Exercise objective = The expected output is the exact lines from the one containing "8.27 | 6.8 | |" through the end of the data, inclusive, and nothing else.

[Transcribed page contents]
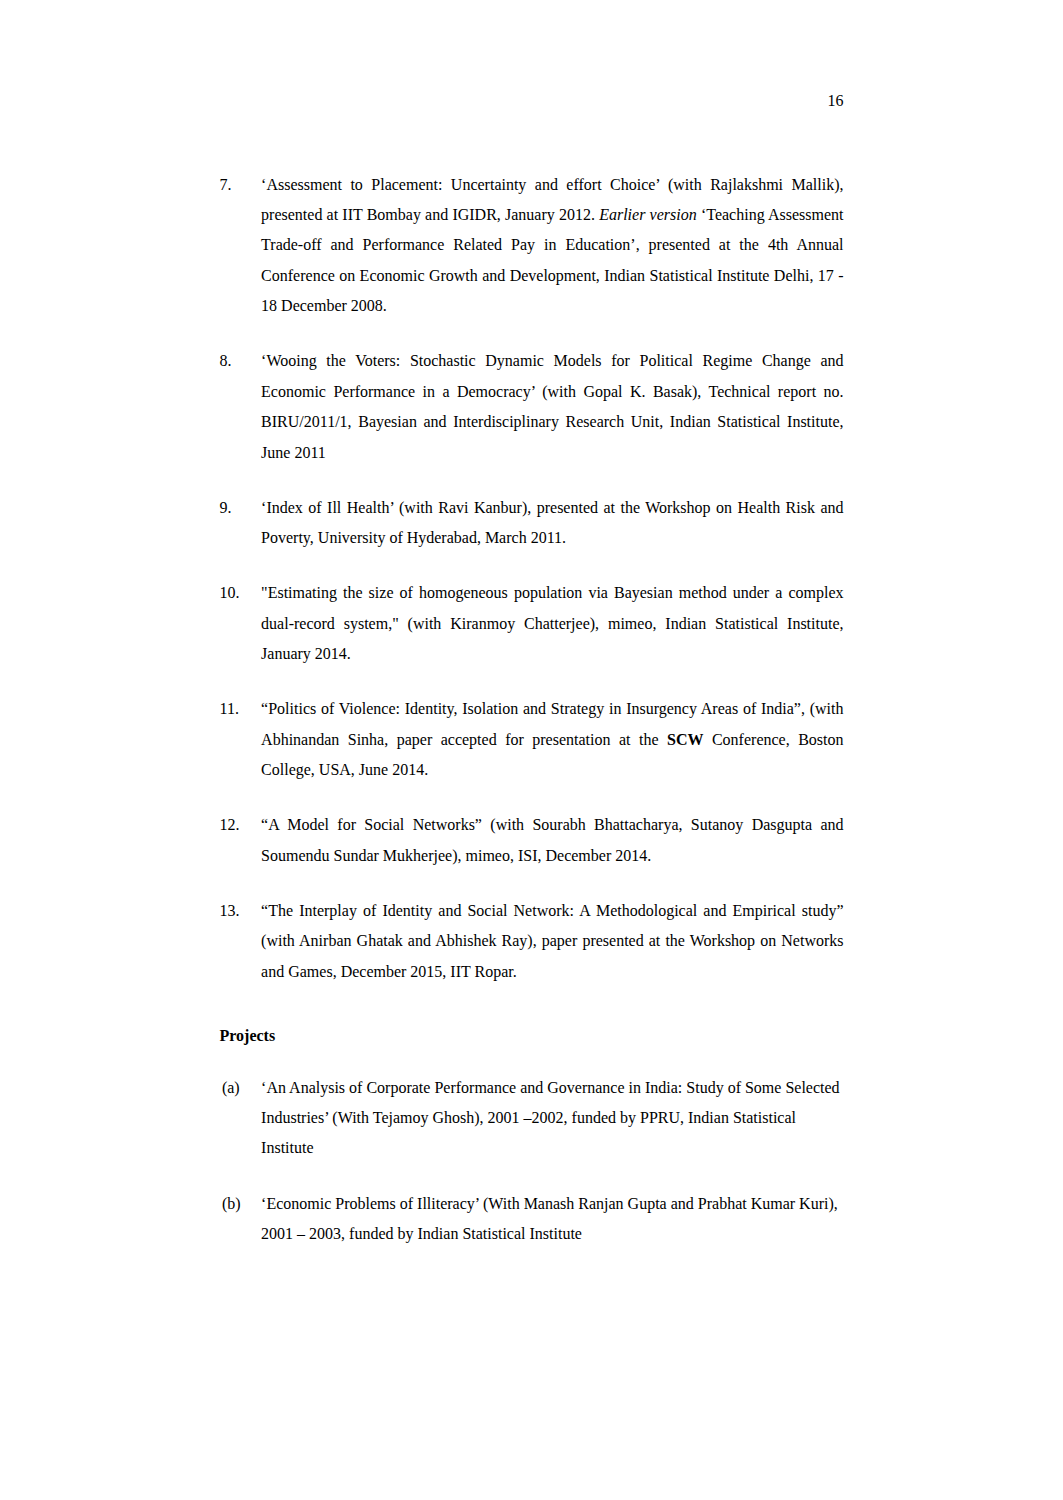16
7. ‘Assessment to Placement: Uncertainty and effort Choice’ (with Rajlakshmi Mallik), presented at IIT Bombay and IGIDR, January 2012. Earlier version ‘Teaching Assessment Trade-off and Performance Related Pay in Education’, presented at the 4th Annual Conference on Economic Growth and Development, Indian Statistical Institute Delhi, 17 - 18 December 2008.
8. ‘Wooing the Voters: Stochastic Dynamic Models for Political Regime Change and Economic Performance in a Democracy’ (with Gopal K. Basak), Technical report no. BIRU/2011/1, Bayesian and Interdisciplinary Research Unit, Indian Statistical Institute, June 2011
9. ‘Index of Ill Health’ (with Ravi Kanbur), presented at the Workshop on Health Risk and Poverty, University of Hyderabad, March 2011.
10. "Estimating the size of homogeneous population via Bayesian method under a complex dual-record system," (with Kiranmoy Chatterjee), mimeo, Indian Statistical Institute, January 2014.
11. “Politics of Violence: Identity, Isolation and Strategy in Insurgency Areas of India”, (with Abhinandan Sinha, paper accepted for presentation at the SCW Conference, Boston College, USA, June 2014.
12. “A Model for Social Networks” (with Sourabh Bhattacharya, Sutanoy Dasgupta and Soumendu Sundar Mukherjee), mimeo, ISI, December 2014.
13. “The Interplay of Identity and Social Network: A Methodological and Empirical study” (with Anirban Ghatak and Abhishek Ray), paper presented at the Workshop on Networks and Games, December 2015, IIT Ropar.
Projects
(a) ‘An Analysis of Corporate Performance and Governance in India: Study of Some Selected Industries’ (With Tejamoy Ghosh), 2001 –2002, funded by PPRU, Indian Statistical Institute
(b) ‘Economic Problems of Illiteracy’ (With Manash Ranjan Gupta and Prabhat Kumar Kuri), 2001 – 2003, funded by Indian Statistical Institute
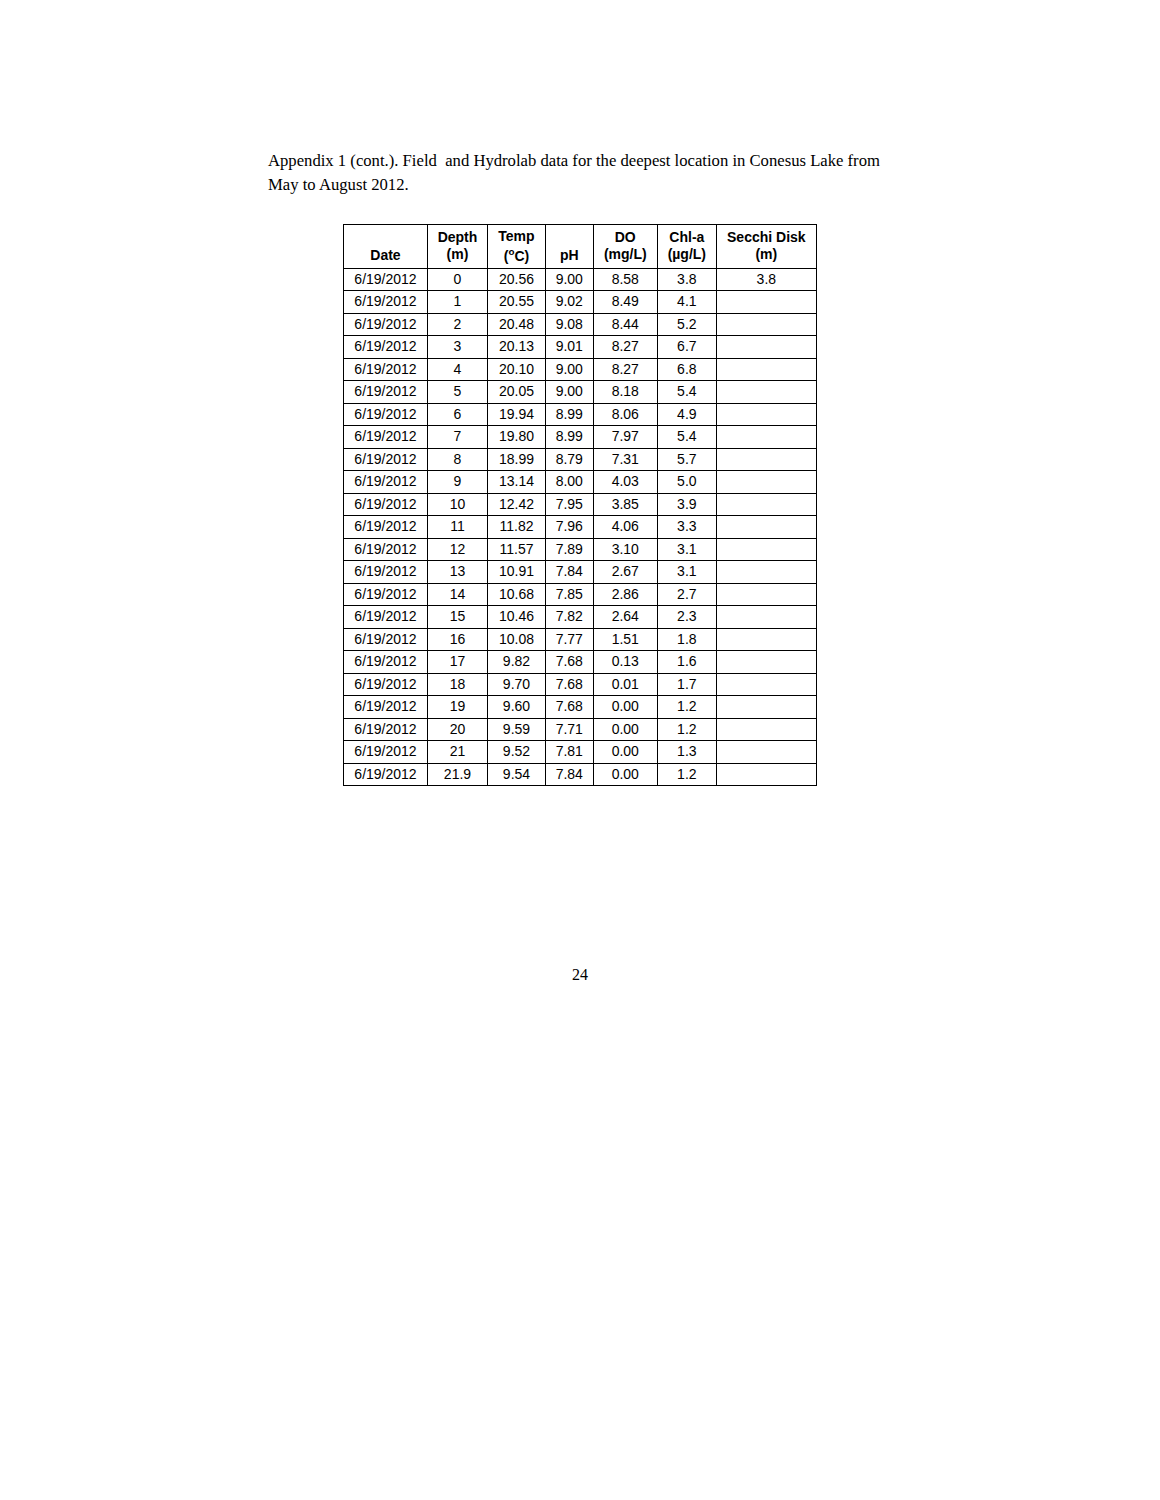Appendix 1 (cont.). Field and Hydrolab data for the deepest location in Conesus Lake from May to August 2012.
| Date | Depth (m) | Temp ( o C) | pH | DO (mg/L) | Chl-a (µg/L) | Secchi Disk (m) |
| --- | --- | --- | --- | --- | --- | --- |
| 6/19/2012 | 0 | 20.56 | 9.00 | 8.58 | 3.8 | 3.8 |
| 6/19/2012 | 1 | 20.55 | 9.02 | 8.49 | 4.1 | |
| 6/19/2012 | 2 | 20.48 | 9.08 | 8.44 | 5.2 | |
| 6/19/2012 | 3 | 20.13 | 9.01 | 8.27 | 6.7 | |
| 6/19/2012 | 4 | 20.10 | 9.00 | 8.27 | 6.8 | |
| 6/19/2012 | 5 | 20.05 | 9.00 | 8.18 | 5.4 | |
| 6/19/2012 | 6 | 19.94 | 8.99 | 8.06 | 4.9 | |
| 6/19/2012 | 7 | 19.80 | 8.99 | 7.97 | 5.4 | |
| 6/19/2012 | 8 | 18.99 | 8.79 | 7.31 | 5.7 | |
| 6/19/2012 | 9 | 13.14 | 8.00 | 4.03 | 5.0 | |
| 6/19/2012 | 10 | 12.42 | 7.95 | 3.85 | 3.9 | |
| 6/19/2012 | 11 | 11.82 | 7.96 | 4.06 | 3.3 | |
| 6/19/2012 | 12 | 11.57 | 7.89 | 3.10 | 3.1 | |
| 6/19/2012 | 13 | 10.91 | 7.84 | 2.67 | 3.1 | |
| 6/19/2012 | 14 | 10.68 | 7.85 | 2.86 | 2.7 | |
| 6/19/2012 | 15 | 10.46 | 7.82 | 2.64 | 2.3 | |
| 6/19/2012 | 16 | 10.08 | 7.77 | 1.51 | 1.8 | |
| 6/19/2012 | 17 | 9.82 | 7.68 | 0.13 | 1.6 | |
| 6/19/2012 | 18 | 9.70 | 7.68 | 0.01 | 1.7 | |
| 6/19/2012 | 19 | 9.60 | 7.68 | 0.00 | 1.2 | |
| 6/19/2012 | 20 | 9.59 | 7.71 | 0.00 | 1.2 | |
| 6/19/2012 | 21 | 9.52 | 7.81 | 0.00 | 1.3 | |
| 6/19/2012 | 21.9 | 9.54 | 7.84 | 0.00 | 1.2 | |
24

Finished exercise =
| 6/19/2012 | 4 | 20.10 | 9.00 | 8.27 | 6.8 | |
| 6/19/2012 | 5 | 20.05 | 9.00 | 8.18 | 5.4 | |
| 6/19/2012 | 6 | 19.94 | 8.99 | 8.06 | 4.9 | |
| 6/19/2012 | 7 | 19.80 | 8.99 | 7.97 | 5.4 | |
| 6/19/2012 | 8 | 18.99 | 8.79 | 7.31 | 5.7 | |
| 6/19/2012 | 9 | 13.14 | 8.00 | 4.03 | 5.0 | |
| 6/19/2012 | 10 | 12.42 | 7.95 | 3.85 | 3.9 | |
| 6/19/2012 | 11 | 11.82 | 7.96 | 4.06 | 3.3 | |
| 6/19/2012 | 12 | 11.57 | 7.89 | 3.10 | 3.1 | |
| 6/19/2012 | 13 | 10.91 | 7.84 | 2.67 | 3.1 | |
| 6/19/2012 | 14 | 10.68 | 7.85 | 2.86 | 2.7 | |
| 6/19/2012 | 15 | 10.46 | 7.82 | 2.64 | 2.3 | |
| 6/19/2012 | 16 | 10.08 | 7.77 | 1.51 | 1.8 | |
| 6/19/2012 | 17 | 9.82 | 7.68 | 0.13 | 1.6 | |
| 6/19/2012 | 18 | 9.70 | 7.68 | 0.01 | 1.7 | |
| 6/19/2012 | 19 | 9.60 | 7.68 | 0.00 | 1.2 | |
| 6/19/2012 | 20 | 9.59 | 7.71 | 0.00 | 1.2 | |
| 6/19/2012 | 21 | 9.52 | 7.81 | 0.00 | 1.3 | |
| 6/19/2012 | 21.9 | 9.54 | 7.84 | 0.00 | 1.2 | |
24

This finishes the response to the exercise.